(Extracted records)
┌────────
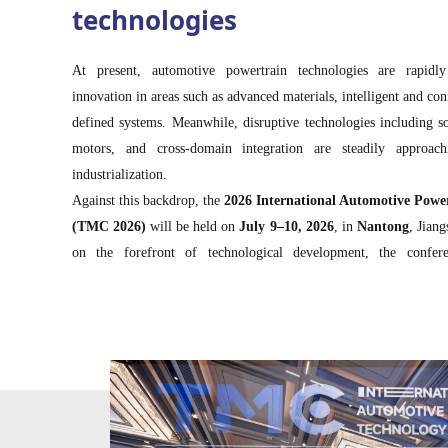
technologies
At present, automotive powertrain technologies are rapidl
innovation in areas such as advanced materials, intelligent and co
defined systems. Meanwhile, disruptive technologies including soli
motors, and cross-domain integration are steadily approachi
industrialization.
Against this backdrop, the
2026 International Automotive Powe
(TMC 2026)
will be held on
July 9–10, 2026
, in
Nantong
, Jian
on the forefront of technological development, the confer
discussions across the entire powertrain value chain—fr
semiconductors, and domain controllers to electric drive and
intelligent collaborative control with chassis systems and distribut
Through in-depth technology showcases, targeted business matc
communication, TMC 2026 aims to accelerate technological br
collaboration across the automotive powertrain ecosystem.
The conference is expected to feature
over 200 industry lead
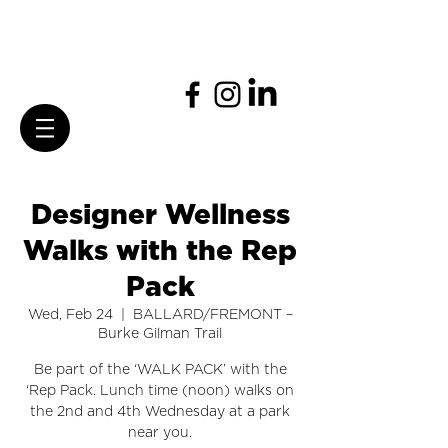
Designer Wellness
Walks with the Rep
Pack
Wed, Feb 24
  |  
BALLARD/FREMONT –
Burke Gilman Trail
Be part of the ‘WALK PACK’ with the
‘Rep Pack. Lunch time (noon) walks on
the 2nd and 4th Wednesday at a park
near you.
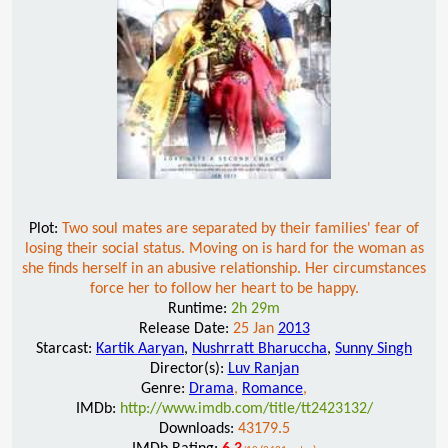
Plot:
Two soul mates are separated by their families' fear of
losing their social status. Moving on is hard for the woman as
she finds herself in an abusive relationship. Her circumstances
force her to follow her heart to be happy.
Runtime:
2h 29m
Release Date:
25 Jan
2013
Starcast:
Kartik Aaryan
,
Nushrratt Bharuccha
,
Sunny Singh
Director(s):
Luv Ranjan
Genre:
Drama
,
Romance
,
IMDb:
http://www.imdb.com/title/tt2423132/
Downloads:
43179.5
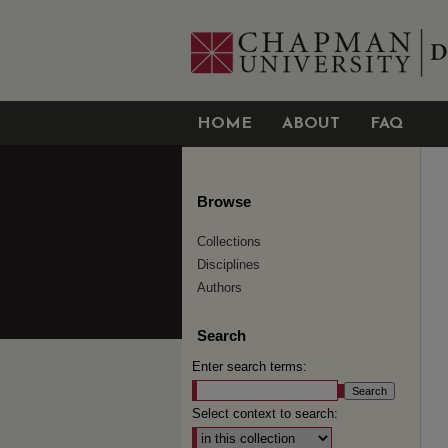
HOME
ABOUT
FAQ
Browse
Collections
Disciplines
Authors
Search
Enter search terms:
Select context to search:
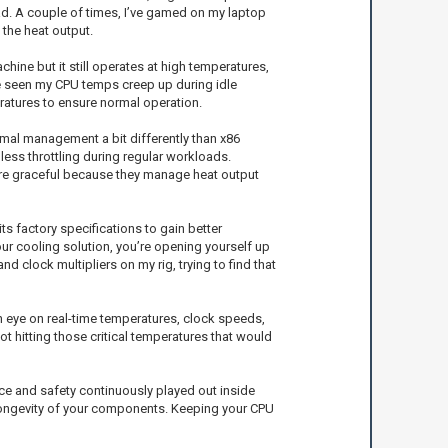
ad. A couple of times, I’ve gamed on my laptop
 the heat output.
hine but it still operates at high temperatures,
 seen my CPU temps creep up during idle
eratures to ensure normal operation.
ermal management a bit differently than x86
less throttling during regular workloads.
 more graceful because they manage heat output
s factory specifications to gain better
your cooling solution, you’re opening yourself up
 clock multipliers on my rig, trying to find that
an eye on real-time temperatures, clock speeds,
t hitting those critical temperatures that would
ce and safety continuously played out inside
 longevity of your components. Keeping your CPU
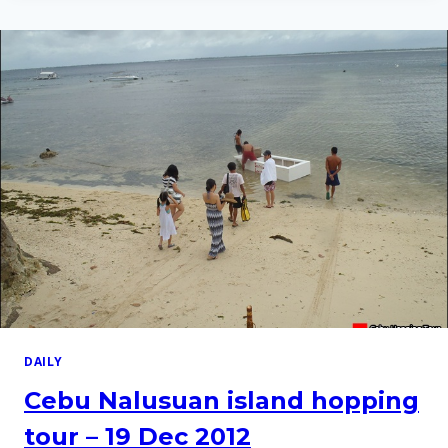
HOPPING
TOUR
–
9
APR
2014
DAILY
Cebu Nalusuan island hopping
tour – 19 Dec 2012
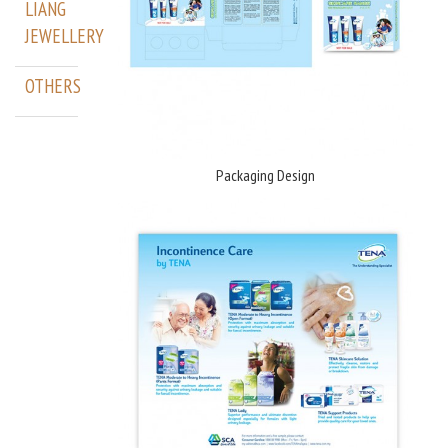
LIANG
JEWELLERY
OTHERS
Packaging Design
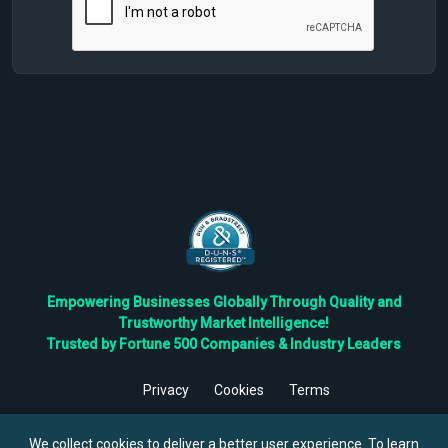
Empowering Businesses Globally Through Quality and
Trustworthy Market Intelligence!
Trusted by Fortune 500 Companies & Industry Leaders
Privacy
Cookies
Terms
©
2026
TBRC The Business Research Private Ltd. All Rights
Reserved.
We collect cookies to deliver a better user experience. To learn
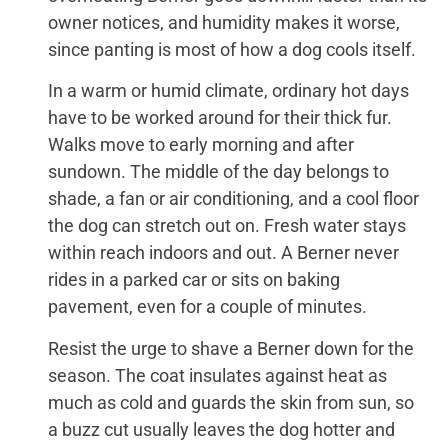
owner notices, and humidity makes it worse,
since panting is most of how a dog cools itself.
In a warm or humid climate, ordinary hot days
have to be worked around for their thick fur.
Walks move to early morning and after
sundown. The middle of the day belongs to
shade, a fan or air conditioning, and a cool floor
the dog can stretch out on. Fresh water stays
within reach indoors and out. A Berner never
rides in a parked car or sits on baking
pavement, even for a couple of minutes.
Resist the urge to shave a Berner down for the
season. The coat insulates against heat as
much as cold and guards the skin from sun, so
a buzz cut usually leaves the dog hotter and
└────────
TASK PROMPT: Spot every line in the entries that includes the word "couple", and copy each one out.

WRITTEN SOLUTION:
ad. A couple of times, I’ve gamed on my laptop
pavement, even for a couple of minutes.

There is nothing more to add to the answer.